F. A. B. : Ce que nous voulons, c'est la reconnaissance officielle de nos pratiques ancestrales, que ce soit en matière culturelle, linguistique, religieuse ou juridique. Nous devons obtenir le droit de penser et d'agir comme nous l'entendons. Il y a un conflit entre le droit indigène et le droit constitutionnel. L'autonomie à la mexicaine que nous revendiquons doit faire cesser ce conflit. Ainsi, les Indiens obéissent à la loi indigène, mais ils sont jugés selon une autre loi. Nous voulons disposer de nos propres autorités, et assurer notre propre autodéveloppement dans le cadre de la République mexicaine. Nous devons avoir le droit de décider sur nos territoires, et que ces décisions soient respectées par l'Etat.

Un aspect essentiel est le droit effectif à l'éducation dans les langues indigènes. Certains peuples disposent déjà de livres dans leurs langues : c'est le cas, par exemple, des Mixtèques et des Yaquis (1). Mais cela n'existe pas au Chiapas.

Une autre question essentielle est celle des ressources naturelles et de leur exploitation. Elles doivent l'être par leurs propriétaires et doivent leur bénéficier. Cela n'exclut pas des accords de développement. Il ne s'agit pas d'interdire tout investissement de capital, mais d'éviter toute surexploitation, en protégeant à la fois les intérêts des populations et les ressources elles-mêmes, qui doivent être conservées et renouvelées.

Mais pour cela, il faut modifier la loi agraire, car cela touche au droit de propriété sur les terres communautaires. Or, la réforme de l'article 27 de la Constitution, adoptée en préalable à l'adhésion à l'Alena, en 1993, va exactement dans le sens contraire et, jusqu'à maintenant, le gouvernement s'est refusé obstinément à revenir sur cette réforme. Celle-là a profondément déstabilisé les communautés, car elle remet en cause leur rapport à la terre. Cette dernière redevient une marchandise comme les autres. Dans le statut de l'ejido, tel qu'il existait jusque-là, la terre ne pouvait en aucun cas être « aliénée ». Les paysans qui avaient un droit sur elle ne pouvaient la vendre par parcelles. Elle ne se transmettait que par héritage entre membres de la communauté. Si une famille cessait de la cultiver pendant plus de trois ans, alors elle perdait son droit de propriété qui passait à une autre famille de la communauté. De même, les banques ne disposaient d'aucun droit sur la terre en cas d'endettement du paysan. La loi agraire interdisait également aux étrangers de posséder des terres au Mexique. C'est tout cela qui a été remis en cause par la politique néo-libérale.

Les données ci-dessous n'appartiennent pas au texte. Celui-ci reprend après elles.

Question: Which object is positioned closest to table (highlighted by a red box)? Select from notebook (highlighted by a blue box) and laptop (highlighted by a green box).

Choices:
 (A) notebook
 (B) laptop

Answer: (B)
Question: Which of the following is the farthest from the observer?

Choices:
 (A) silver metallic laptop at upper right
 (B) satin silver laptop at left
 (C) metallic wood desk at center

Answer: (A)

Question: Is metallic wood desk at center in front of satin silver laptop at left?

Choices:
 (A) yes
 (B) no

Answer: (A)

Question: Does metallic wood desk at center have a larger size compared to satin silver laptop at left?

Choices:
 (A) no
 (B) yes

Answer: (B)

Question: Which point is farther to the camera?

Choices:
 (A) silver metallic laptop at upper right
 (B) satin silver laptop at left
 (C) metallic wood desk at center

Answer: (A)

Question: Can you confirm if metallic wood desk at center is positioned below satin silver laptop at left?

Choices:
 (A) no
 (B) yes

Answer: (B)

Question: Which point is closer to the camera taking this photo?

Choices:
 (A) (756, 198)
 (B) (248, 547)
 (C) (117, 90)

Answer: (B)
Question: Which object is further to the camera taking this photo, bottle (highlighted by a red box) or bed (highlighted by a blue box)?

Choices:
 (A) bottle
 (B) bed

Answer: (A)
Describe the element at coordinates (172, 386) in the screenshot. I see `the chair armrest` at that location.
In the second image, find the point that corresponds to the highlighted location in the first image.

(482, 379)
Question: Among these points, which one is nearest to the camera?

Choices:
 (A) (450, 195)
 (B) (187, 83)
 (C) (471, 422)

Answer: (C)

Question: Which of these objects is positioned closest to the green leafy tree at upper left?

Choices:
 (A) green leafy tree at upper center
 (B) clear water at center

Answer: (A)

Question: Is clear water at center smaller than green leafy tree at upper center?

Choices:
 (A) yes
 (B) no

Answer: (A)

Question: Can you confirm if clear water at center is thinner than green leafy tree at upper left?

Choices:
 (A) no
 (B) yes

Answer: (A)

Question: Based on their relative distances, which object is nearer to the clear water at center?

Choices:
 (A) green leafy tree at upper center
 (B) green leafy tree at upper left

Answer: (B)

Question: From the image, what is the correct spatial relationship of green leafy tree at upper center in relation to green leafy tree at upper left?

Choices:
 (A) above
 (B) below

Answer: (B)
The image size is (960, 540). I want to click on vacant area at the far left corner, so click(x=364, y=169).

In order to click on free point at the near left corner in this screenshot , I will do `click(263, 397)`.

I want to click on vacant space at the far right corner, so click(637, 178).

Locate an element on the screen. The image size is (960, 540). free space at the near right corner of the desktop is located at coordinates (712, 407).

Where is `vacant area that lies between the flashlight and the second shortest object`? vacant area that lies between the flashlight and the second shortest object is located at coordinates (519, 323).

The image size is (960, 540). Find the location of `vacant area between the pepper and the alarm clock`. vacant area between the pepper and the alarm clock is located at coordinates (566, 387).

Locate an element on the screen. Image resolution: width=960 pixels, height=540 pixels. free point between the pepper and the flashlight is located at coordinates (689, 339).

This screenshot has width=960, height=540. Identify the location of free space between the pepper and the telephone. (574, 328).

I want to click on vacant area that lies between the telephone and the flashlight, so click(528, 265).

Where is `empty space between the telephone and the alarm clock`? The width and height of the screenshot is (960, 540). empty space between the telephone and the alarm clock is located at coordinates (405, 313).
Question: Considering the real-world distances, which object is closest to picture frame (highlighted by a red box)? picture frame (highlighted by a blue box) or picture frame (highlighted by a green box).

N'est-ce pas une position inconfortable que d'être député et indigène ?

F. A. B. : Ce n'est pas toujours facile. En tant que député indigène, il faut lancer des initiatives qui ne sont pas toujours facilement acceptées. Cela implique certaines contradictions avec le parti auquel j'appartiens. Certains militants ne sont pas d'accord, mais la plupart acceptent nos propositions. La base nous est plus favorable que la direction du PRD.

Qu'attendez-vous des accords sur l'autonomie auxquels sont parvenus l'EZLN et les représentants du gouvernement ? Comment vous situez-vous en tant qu'Anipa ?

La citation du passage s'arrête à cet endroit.